Sezyum, “Bırakın isteyen istediğini izlesin, kendi karar versin.” diyor. Herkes kendi aklıyla doğruyuyanlışı seçip hayatını sürdürecekse toplumsal akla ve devlet mekanizmasına ne gerek var? Bu mantıkla tevhidi tedrisatı da ortadan kaldırıp “isteyen çocuğunu istediği gibi eğitsin” demek gerekmez mi? Gıda denetimini ortadan kaldırıp “isteyen istediğini yesin” demek gerekmez mi? Devlet elbette iyiyi geliştirip kötüyü yasaklayacak.
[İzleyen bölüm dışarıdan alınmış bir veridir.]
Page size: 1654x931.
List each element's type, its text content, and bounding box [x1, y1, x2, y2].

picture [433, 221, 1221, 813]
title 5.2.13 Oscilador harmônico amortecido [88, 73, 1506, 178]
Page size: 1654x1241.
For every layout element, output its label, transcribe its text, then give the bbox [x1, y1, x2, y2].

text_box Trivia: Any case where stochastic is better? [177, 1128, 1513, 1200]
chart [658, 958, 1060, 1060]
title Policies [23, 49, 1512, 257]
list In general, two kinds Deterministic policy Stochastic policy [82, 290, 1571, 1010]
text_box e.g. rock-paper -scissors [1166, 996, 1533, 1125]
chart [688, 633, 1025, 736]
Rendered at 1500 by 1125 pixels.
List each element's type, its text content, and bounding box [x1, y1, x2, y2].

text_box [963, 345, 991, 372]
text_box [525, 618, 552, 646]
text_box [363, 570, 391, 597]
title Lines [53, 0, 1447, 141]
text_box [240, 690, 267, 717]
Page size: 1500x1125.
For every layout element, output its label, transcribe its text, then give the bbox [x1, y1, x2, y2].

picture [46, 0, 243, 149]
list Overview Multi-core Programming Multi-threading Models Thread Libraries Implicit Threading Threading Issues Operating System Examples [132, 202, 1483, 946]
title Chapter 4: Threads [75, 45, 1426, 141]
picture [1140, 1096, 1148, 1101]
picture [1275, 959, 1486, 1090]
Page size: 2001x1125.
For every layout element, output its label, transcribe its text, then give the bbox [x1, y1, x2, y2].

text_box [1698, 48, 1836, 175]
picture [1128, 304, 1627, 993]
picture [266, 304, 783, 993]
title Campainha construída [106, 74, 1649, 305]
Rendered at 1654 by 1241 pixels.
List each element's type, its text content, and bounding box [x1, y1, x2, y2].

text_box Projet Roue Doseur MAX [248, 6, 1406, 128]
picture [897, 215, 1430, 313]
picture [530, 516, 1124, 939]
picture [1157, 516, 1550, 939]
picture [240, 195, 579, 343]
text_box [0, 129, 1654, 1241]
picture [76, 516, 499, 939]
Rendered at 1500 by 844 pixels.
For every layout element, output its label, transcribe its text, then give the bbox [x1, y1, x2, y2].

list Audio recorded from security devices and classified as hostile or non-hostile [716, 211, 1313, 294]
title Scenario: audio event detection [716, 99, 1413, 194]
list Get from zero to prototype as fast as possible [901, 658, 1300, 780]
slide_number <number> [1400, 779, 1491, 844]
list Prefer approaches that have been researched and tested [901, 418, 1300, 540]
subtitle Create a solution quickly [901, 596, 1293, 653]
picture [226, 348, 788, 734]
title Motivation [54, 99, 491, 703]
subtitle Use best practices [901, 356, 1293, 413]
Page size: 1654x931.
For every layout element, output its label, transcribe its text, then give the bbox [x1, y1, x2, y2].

Siyasi kuvvetlerin baskı ve telkinleri de bu yönde olmalı. Uyuşturucu tacirlerinin, banka soyguncularının isminin kafe tabelalarından tişörtlere kadar girdiği ortamda toplumsal aklın ve ulusal tavrın gerekliliği bir kez daha tartışmaya kapanıyor.

Sezyum, emperyalizmle mücadele etmediği gibi emperyalizme karşı tavır alan TGB’nin eylem ve tavırlarını da kendince karikatürize ederek emperyalizmi perdeliyor. Aynı tutumu, sırf muhalefet etmek adına “dış mihraklar” söylemini karikatürize edip emperyalizmi yok sayanlarda da görüyoruz.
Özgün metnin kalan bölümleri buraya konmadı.